Judge Leibell has written so complete and thorough an opinion, supporting his conclusions with reasoning so convincing, that little can be said which is not repetitious. However, the appellants have argued for reversal with such earnestness and at such length that some discussion by us seems desirable.
Three cognate statutes enacted for the benefit of railroad employees contain an identical definition of "employer" and subject the employer to their respective provisions. Obviously the identical definition in these related Acts should be identically construed and applied. See Despatch Shops v. Railroad Retirement Board, 2 Cir., 154 F.2d 417, 418. The definition of "employer" in the Railroad Retirement Act and the Railroad Unemployment Insurance Act came before the Supreme Court in Railroad Retirement Board v. Duquesne Warehouse Company, 326 U.S. 446, 66 S.Ct. 238, 90 L.Ed. 192. That case involved a railroad-controlled warehouse company which loaded and unloaded for shippers carload freight transported by a railroad whose applicable tariff required the shipper to perform such services. The Supreme Court said that the question is "whether a carrier's affiliate is performing a service that could be performed by the carrier and charged for under the line-haul tariffs", 326 U.S. at page 454, 66 S.Ct. at page 242; it held that the loading and unloading services performed by Duquesne are services performed "`in connection with the transportation of * * * property by railroad'" and therefore are within the coverage of the statutory definition. Assuming for the moment that Universal was railroad-controlled, we think, as did Judge Leibell, that the Duquesne case leads inescapably to the conclusion that the services performed by Universal are within the coverage of the Railroad Retirement Tax Act. Indeed, the case is stronger than Duquesne's for in addition to loading and unloading Universal performs many other services which could be performed by railroads in connection with the transportation of property and for which the railroad could make a charge. Universal has presented an elaborate and lengthy argument to prove that the legislative history of the Tax Act reveals that it was never intended to apply to freight forwarders, whether railroad controlled or independently owned. We do not find the legislative history persuasive of such intent, but in any event the fact that a similar argument did not prevail in the Duquesne case would preclude its acceptance in the case at bar.
In Universal Carloading & Distributing Co. v.

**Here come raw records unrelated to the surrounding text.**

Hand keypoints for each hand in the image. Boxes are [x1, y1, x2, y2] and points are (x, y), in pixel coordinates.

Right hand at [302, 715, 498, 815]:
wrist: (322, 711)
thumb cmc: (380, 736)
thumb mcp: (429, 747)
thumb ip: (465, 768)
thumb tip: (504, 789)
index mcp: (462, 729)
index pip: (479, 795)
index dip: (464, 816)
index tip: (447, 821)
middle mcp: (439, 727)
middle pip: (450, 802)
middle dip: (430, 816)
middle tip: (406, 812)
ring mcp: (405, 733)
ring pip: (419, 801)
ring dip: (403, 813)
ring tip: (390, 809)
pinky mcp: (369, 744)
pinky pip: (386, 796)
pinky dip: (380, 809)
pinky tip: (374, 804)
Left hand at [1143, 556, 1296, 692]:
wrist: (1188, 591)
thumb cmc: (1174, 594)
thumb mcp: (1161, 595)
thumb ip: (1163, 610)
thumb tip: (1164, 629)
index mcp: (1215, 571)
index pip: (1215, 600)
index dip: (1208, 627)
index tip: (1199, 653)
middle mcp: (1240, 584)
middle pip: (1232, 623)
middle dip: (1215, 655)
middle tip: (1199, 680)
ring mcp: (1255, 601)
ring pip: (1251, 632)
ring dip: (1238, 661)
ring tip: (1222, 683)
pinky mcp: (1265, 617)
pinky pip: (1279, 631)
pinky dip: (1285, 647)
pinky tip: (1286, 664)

Railroad Retirement Board, 84 U.S. App.D.C. 188, 172 F.2d 22, the question was presented whether the present appellant came within the definition of "employer" in the Railroad Unemployment Insurance Act. The Court of Appeals held, in reliance on the Duquesne case, that the type of services performed by Universal brought it within the coverage of the statutory definition. We agree with that conclusion.
The Court of Appeals discussed at length the question of the control of Universal by New York Central and held that the preexisting control was not ended by the Trust Indenture of June 15, 1939. Judge Leibell also discussed this question, independently reached the same conclusion, and followed the decision of the Court of Appeals on the principle of stare decisis. We agree with his discussion and have nothing to add.